My mum and dad well thats a whole other story. You would understand if you knew but don't want to bore anyone :/
I actually dream about starting all over. I just wish there was something strong enough pushing me other than my selfish thoughts :(

OP posts:
CogitoErgoSometimes · 26/02/2015 08:52

You know, sometimes the way you turn a chit-chat friend into a really good friend is to share a dilemma with them and ask their opinion. :) One of those mums might be a really good listener or great with projects or have experience in property.

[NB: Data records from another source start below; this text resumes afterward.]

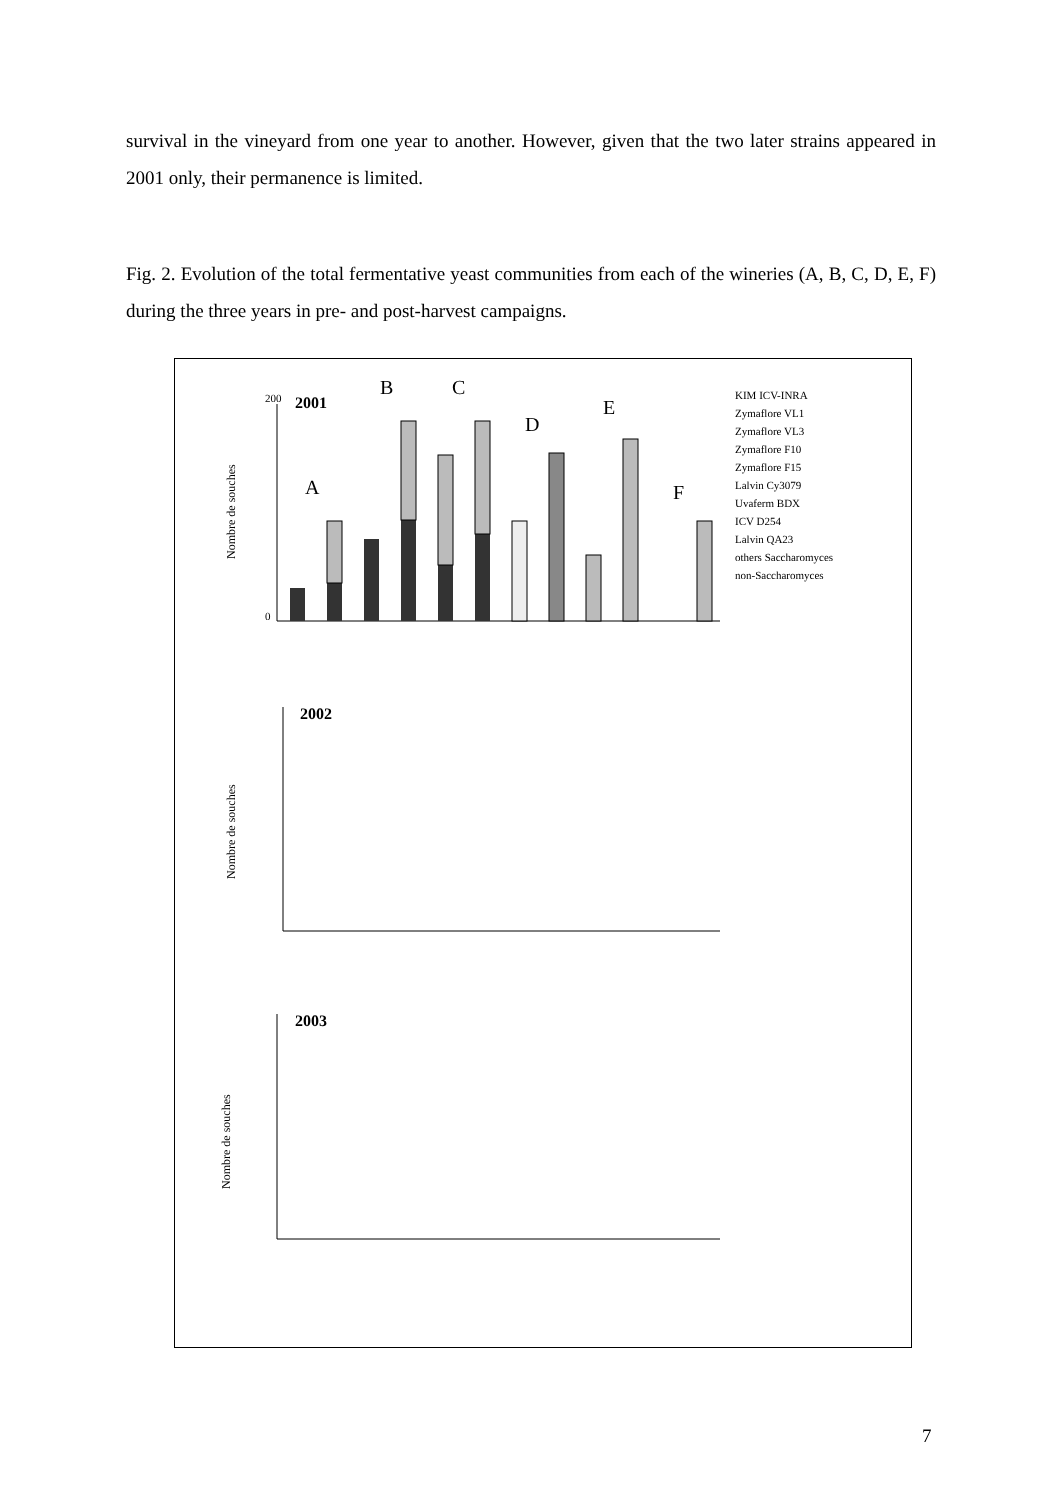survival in the vineyard from one year to another. However, given that the two later strains appeared in 2001 only, their permanence is limited.
Fig. 2. Evolution of the total fermentative yeast communities from each of the wineries (A, B, C, D, E, F) during the three years in pre- and post-harvest campaigns.
2001
Nombre de souches
200
0
A
B
C
D
E
F
KIM ICV-INRA
Zymaflore VL1
Zymaflore VL3
Zymaflore F10
Zymaflore F15
Lalvin Cy3079
Uvaferm BDX
ICV D254
Lalvin QA23
others Saccharomyces
non-Saccharomyces
2002
Nombre de souches
2003
Nombre de souches
7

shovetheholly · 26/02/2015 08:55

OP, you sound brave to me.

First of all, props for the college/uni thing. That takes guts - please don't give up now! A lot of people don't get in because their form doesn't 'fit' exactly what the uni wants to hear. Schools have people who are trained to go through these forms and check them for the kids - is there any way that you can get more advice next time around? Also, have you thought about studying with the Open University? There are no entry requirements there and I'm sure you'd do really well, and though there wouldn't be the same level of social contact, there is some on offer!

I suppose this is a way of saying: I would think carefully about what kind of new start you want. If you are unhappy in your career, and want to get to uni, then maybe a geographical move alone isn't the answer, particularly if it means giving up your house and renting. I'm not saying 'don't do it' - more 'think carefully whether this is the right time for you'. If you did do a degree, then moving afterwards, when you have more job opportunities, might work out better? It might also mean that you don't have to give up the security of your home to rent.

Christinayang1 · 26/02/2015 08:56

You are not being selfish by trying to sort your life out, you have been through a hard time and your head is all over the place....try talking to the other mums, once you open up you might find that they have just as much going on in their own lives

ggg123 · 26/02/2015 08:57

True! :) thankyou :)

OP posts:
ggg123 · 26/02/2015 09:09

Shovetheholly - I understand what you mean about what uni's want to hear. 5 years ago I set out to go back to do an access course husband leaves and I can't afford the childcare) so I do a foundation degree in that time I worked so hard in preparing my personal statement. Worked voluntary and didn't get in. I was so determined (also fighting to stay in the house) I got a new job and did an ou course to better my skills. Didn't het in :( just found out yesterday from the last uni I applied to. Its for health care and I know its competitive and if it wasn't for the fact I am 38 this year and need to earn an income I would be telling myself right next year!!! I try to be positive I really do and I know this reads like I'm giving up. I just sometimes think it's not meant to be!
I worry about timing as I couldn't change the girls schools through secondary it would be so unfair.
Christinayang1 - yeah I will try to its just hard. I live in a small town where everyone knows everyone.

OP posts:
Joysmum · 26/02/2015 09:13

Beware that you aren't running away from something you can't run from and lose the good things in your life by doing so.

I'm more of a fan of seeing a big move as running 'to' something rather than running 'away'.

So are you running away or running to?